*BRIEF:* Gather every line of the material below that contains the string "each", treating uppercase and lowercase as different.

[Entries taken from a collection]

━━━

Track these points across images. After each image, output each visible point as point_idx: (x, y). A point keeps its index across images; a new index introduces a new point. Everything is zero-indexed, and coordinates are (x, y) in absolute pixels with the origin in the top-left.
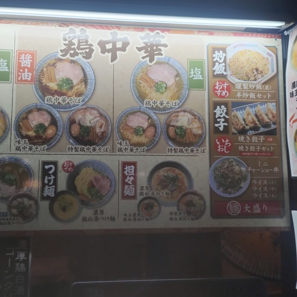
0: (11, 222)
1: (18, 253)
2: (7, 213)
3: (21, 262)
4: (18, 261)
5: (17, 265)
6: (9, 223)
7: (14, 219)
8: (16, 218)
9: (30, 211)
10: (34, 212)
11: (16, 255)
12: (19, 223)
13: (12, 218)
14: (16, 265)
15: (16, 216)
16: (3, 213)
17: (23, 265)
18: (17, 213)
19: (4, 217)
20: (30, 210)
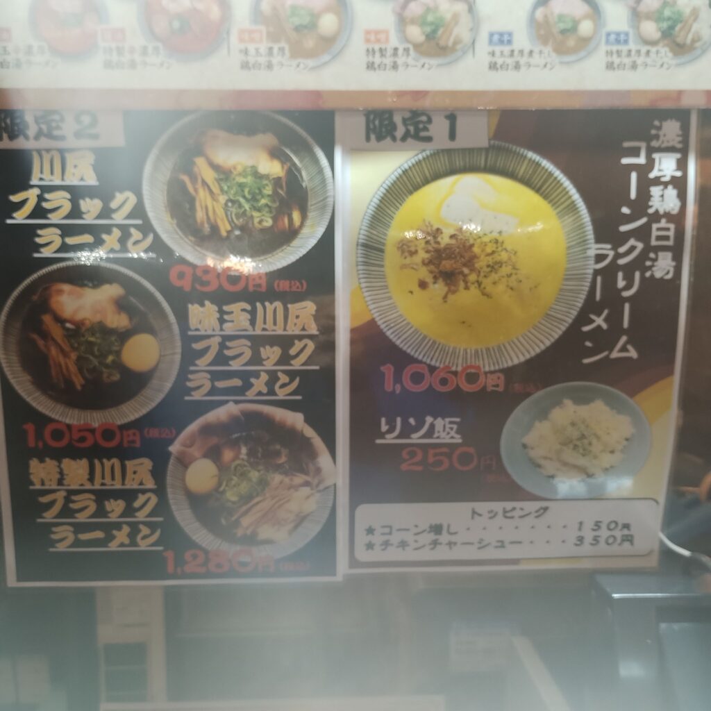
0: (640, 61)
1: (656, 156)
2: (627, 34)
3: (666, 184)
4: (657, 182)
5: (655, 191)
6: (634, 66)
7: (648, 53)
8: (654, 50)
9: (693, 29)
10: (706, 33)
11: (650, 164)
12: (662, 65)
13: (644, 49)
14: (652, 193)
15: (653, 43)
16: (618, 34)
17: (671, 192)
18: (657, 35)
19: (620, 47)
20: (695, 27)
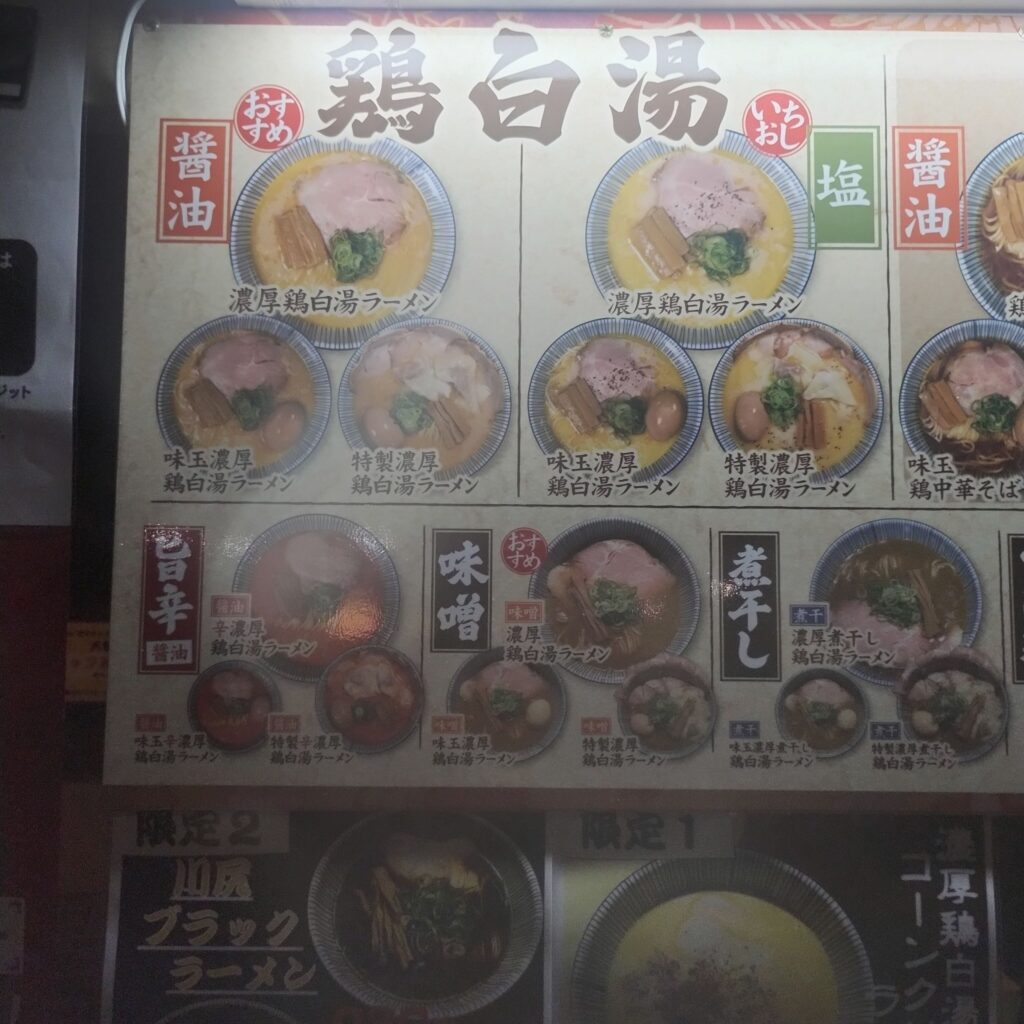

━━━

*EXERCISE SOLUTION:*
Track these points across images. After each image, output each visible point as point_idx: (x, y). A point keeps its index across images; a new index introduces a new point. Everything is zero-indexed, and coordinates are (x, y) in absolute pixels with the origin in the top-left.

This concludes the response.